« Personne ne va m’effacer ! » : Pascal Obispo en guerre contre Élie Chouraqui, metteur en scènes des Dix Commandements

Publié le 4 octobre 2023 à 12:57
Pascal Obispo va lancer nouveau spectacle créé à partir des chansons de la comédie musicale culte, qu'Élie Chouraqui tente de faire interdire.

Les 10 Commandements : l’Envie d’aimer, c’est le nom du nouveau spectacle de Pascal Obispo, dont la tournée est prévue pour 2024. L’artiste s’était opposé – en vain – au retour de la comédie musicale mise en scène par Élie Chouraqui dans les salles de concert en 2016, fait sans son accord.
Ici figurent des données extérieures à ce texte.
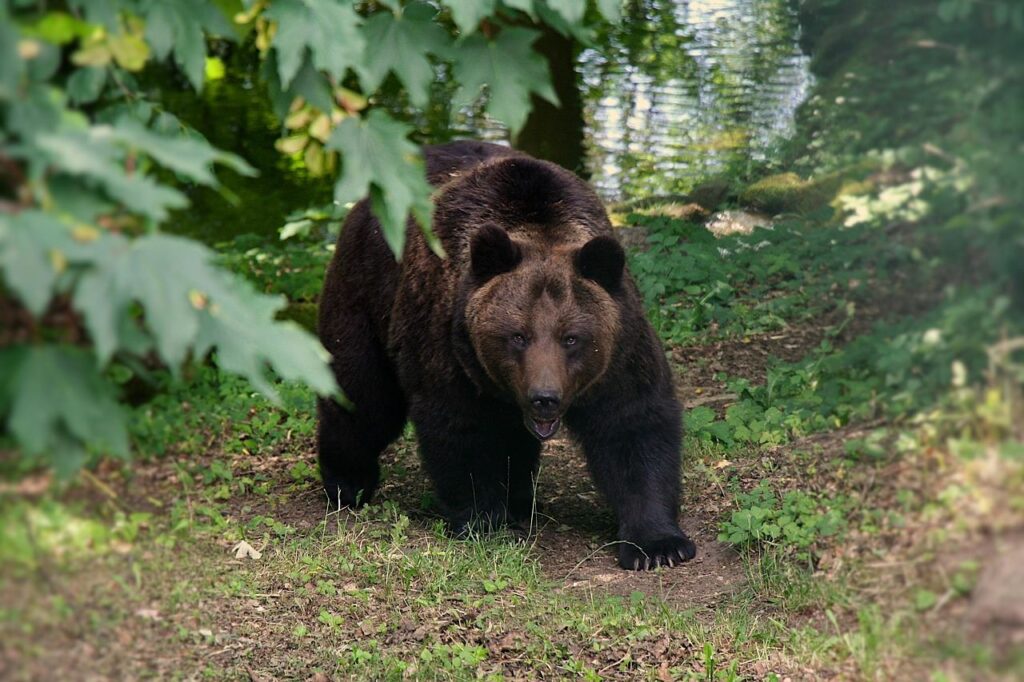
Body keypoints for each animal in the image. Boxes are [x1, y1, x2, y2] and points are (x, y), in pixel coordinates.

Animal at [316, 140, 696, 570]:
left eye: (571, 338)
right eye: (518, 335)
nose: (545, 398)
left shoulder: (619, 351)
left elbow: (633, 425)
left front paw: (659, 544)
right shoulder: (450, 346)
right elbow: (462, 429)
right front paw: (482, 519)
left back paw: (519, 501)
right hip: (367, 293)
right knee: (363, 397)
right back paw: (347, 482)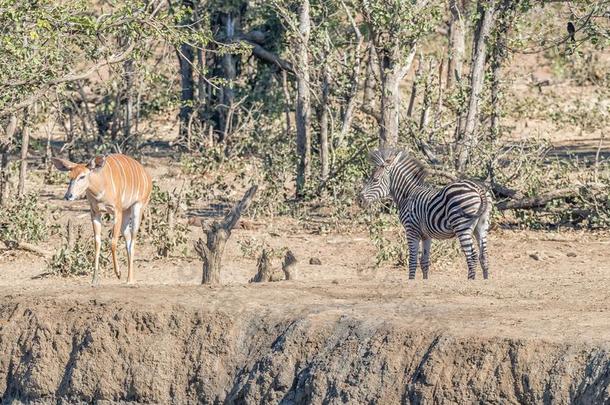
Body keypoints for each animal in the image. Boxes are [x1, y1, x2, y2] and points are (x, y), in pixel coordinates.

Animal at [52, 153, 152, 282]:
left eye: (82, 176)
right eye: (70, 176)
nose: (68, 196)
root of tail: (147, 175)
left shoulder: (117, 211)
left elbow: (113, 242)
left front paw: (118, 273)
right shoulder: (95, 213)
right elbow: (97, 242)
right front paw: (94, 279)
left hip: (137, 207)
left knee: (133, 240)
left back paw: (129, 279)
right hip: (126, 213)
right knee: (128, 239)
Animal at [354, 149, 492, 280]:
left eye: (375, 179)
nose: (359, 200)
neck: (408, 194)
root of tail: (478, 188)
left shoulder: (411, 230)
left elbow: (412, 260)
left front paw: (411, 281)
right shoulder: (426, 235)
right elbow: (424, 262)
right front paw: (425, 281)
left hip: (462, 226)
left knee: (472, 256)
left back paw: (470, 281)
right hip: (481, 226)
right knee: (483, 255)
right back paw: (485, 280)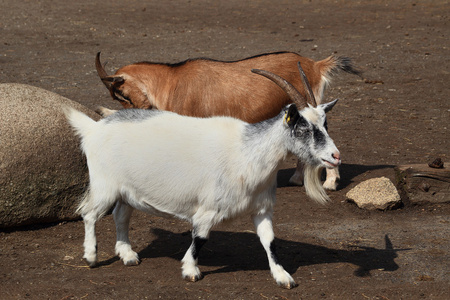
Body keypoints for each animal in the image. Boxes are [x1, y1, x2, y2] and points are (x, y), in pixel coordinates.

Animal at [65, 66, 342, 288]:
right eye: (303, 128)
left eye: (325, 124)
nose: (335, 156)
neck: (248, 153)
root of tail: (94, 128)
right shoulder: (208, 209)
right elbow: (200, 237)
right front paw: (190, 270)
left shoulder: (262, 208)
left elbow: (269, 241)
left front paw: (283, 277)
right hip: (105, 185)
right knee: (89, 213)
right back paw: (91, 256)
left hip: (126, 190)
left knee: (121, 215)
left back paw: (128, 255)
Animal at [95, 51, 358, 188]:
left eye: (122, 94)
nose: (139, 110)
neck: (172, 82)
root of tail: (315, 64)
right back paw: (296, 178)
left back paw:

Aujourd’hui, Élie Chouraqui tente à son tour d’empêcher le projet de Pascal Obispo de voir le jour, puisqu’il prépare de son côté un retour des Dix Commandements en 2025 à l’occasion des 25 ans du spectacle. "J’ai mis ma maison et mon catalogue de ciné au clou, ce spectacle, je l’ai porté artistiquement et financièrement, en prenant des risques énormes", s’indignait-il sur Facebook en août dernier après avoir envoyé une mise en demeure à la société de production.
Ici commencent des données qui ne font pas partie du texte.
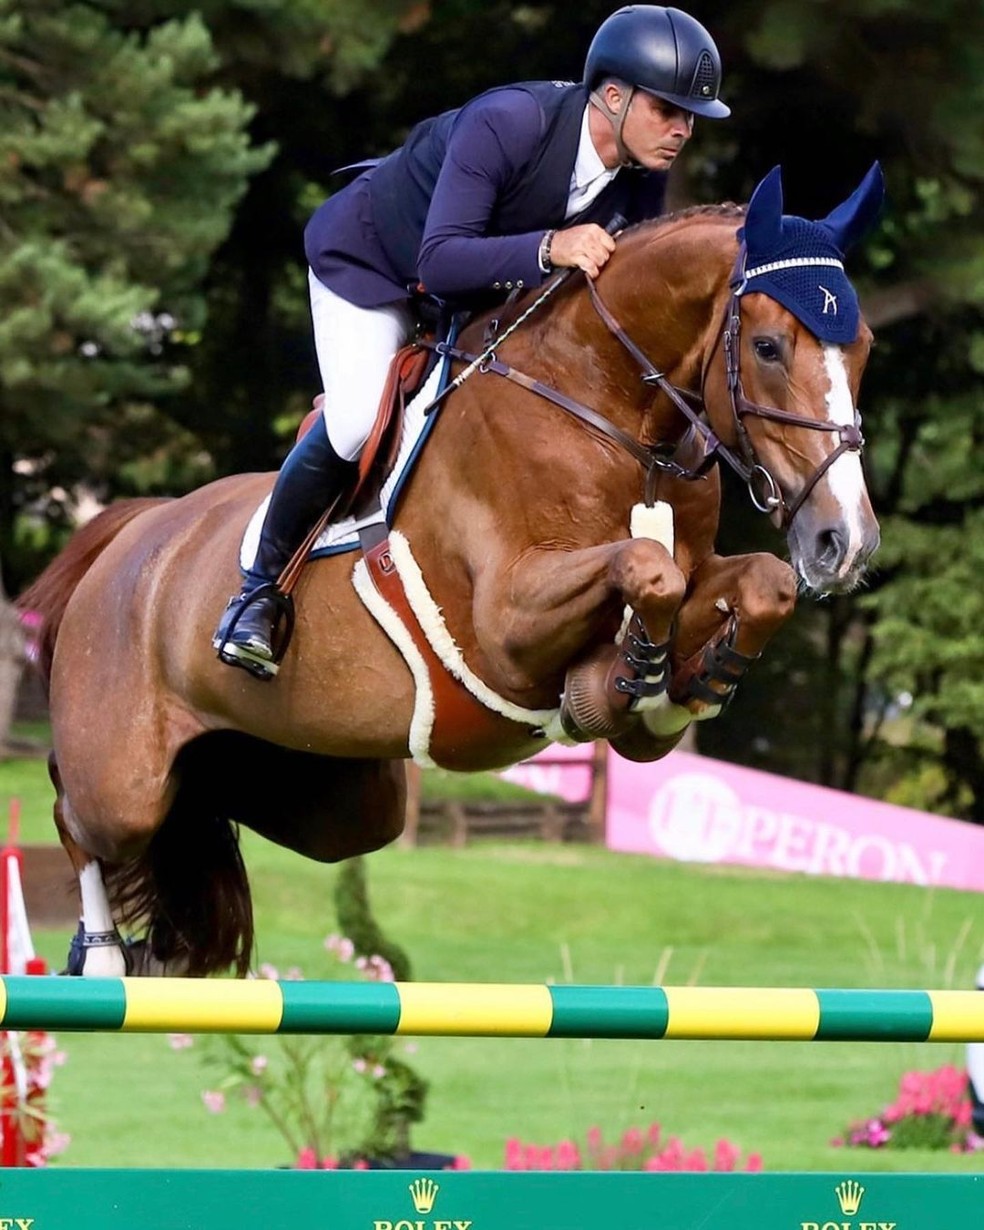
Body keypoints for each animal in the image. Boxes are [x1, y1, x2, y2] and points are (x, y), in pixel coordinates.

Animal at [19, 166, 885, 979]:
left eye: (865, 348)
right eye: (768, 347)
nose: (844, 542)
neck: (612, 414)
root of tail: (130, 532)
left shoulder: (702, 571)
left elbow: (759, 582)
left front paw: (679, 690)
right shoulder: (507, 622)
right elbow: (647, 571)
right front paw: (627, 680)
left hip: (334, 794)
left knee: (207, 802)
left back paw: (157, 940)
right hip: (122, 774)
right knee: (79, 810)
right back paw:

Les deux hommes avaient fait équipe il y a plus de vingt ans avec Les Dix Commandements, qui a rassemblé 1,8 million de spectateurs jusqu’en 2006. "Au début, tout se passe bien, et puis l’argent arrive et, là, ça devient une catastrophe", confie le metteur en scène dans Le Parisien, qui a saisi la justice pour contrefaçon du droit d’auteur, contrefaçon sur la marque, concurrence déloyale et parasitisme. Il déplore également que dans les médias, le nouveau spectacle de son concurrent soit présenté comme "le retour de la comédie musicale culte".

De la comédie musicale originale, Pascal Obispo n’a conservé que les chansons "dont il est le compositeur et le propriétaire", explique Albert Cohen, co-producteur de ce nouveau spectacle et de celui de l’an 2000. "Je déplore que l’on informe la presse avant nous, mais cela ne me surprend pas venant de notre interlocuteur, qui tente de faire un mauvais bruit à notre désavantage", ajoute-t-il. Ce nouveau show, pour lequel Pascal Obispo a écrit des titres inédits, est présenté par son créateur comme totalement nouveau au niveau de la mise en scène, des chorégraphies et de l’histoire. Mais Élie Chouraqui estime que les chansons du spectacle d’origine sont "indissociables" de la comédie musicale qu’il a mise en scène.

Il réclame ainsi 426000 euros de dommages et intérêts ainsi que "l’interdiction d’exploitation de ce spectacle et de l’utilisation de la marque les Dix Commandements sous peine de lourdes astreintes", rapportent nos confrères. "On ne joue pas comme ça avec l’âme des autres. Kamel et sa chorégraphie, on l’efface ! Giantito et son décor, Sonia et ses costumes, ils sont aussi effacés ! Moi, on veut m’effacer, mais personne ne va m’effacer ! C’est du pillage. Je suis triste d’être obligé d’en passer par la justice, mais c’est malhonnête", regrette Élie Chouarqui. Si aucun accord n’est trouvé d’ici le 20 octobre, les coauteurs de l’oeuvre originelle se retrouveront lors d’une audience de plaidoirie aura lieu le 7 décembre au tribunal judiciaire de Paris.